### Work to be completed:
From the line bearing "X98500000Y-110000000D01*" down to the final line of the records below, give every line again exactly and add nothing.

▬▬▬

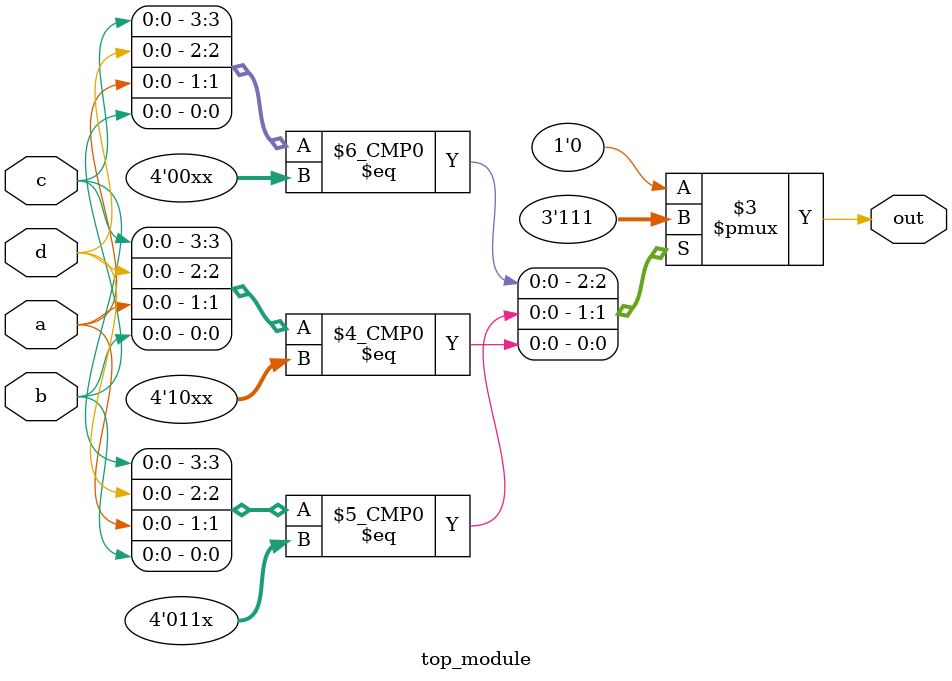
<source format=sv>
module top_module (
	input a, 
	input b,
	input c,
	input d,
	output reg out
);

always @ (a or b or c or d)
begin
    case ({c, d, a, b})
        4'b00xx: out = 1;
        4'b000x: out = 0;
        4'b011x: out = 1;
        4'b10xx: out = 1;
        default: out = 0;
    endcase
end

endmodule

</source>
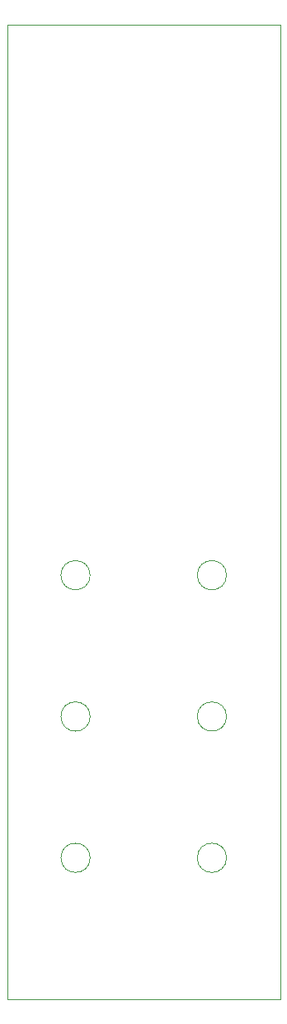
<source format=gm1>
%TF.GenerationSoftware,KiCad,Pcbnew,(6.0.1)*%
%TF.CreationDate,2022-11-01T09:03:49-04:00*%
%TF.ProjectId,ER-PROTO-02-CTLS,45522d50-524f-4544-9f2d-30322d43544c,1*%
%TF.SameCoordinates,Original*%
%TF.FileFunction,Profile,NP*%
%FSLAX46Y46*%
G04 Gerber Fmt 4.6, Leading zero omitted, Abs format (unit mm)*
G04 Created by KiCad (PCBNEW (6.0.1)) date 2022-11-01 09:03:49*
%MOMM*%
%LPD*%
G01*
G04 APERTURE LIST*
%TA.AperFunction,Profile*%
%ADD10C,0.100000*%
%TD*%
G04 APERTURE END LIST*
D10*
X107000000Y-95500000D02*
G75*
G03*
X107000000Y-95500000I-1500000J0D01*
G01*
X98500000Y-10000000D02*
X126500000Y-10000000D01*
X126500000Y-10000000D02*
X126500000Y-110000000D01*
X126500000Y-110000000D02*
X98500000Y-110000000D01*
X98500000Y-110000000D02*
X98500000Y-10000000D01*
X121000000Y-66500000D02*
G75*
G03*
X121000000Y-66500000I-1500000J0D01*
G01*
X121000000Y-81000000D02*
G75*
G03*
X121000000Y-81000000I-1500000J0D01*
G01*
X107000000Y-66500000D02*
G75*
G03*
X107000000Y-66500000I-1500000J0D01*
G01*
X121000000Y-95500000D02*
G75*
G03*
X121000000Y-95500000I-1500000J0D01*
G01*
X107000000Y-81000000D02*
G75*
G03*
X107000000Y-81000000I-1500000J0D01*
G01*
M02*

</source>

▬▬▬

### Solution to the problem:
X98500000Y-110000000D01*
X98500000Y-110000000D02*
X98500000Y-10000000D01*
X121000000Y-66500000D02*
G75*
G03*
X121000000Y-66500000I-1500000J0D01*
G01*
X121000000Y-81000000D02*
G75*
G03*
X121000000Y-81000000I-1500000J0D01*
G01*
X107000000Y-66500000D02*
G75*
G03*
X107000000Y-66500000I-1500000J0D01*
G01*
X121000000Y-95500000D02*
G75*
G03*
X121000000Y-95500000I-1500000J0D01*
G01*
X107000000Y-81000000D02*
G75*
G03*
X107000000Y-81000000I-1500000J0D01*
G01*
M02*

</source>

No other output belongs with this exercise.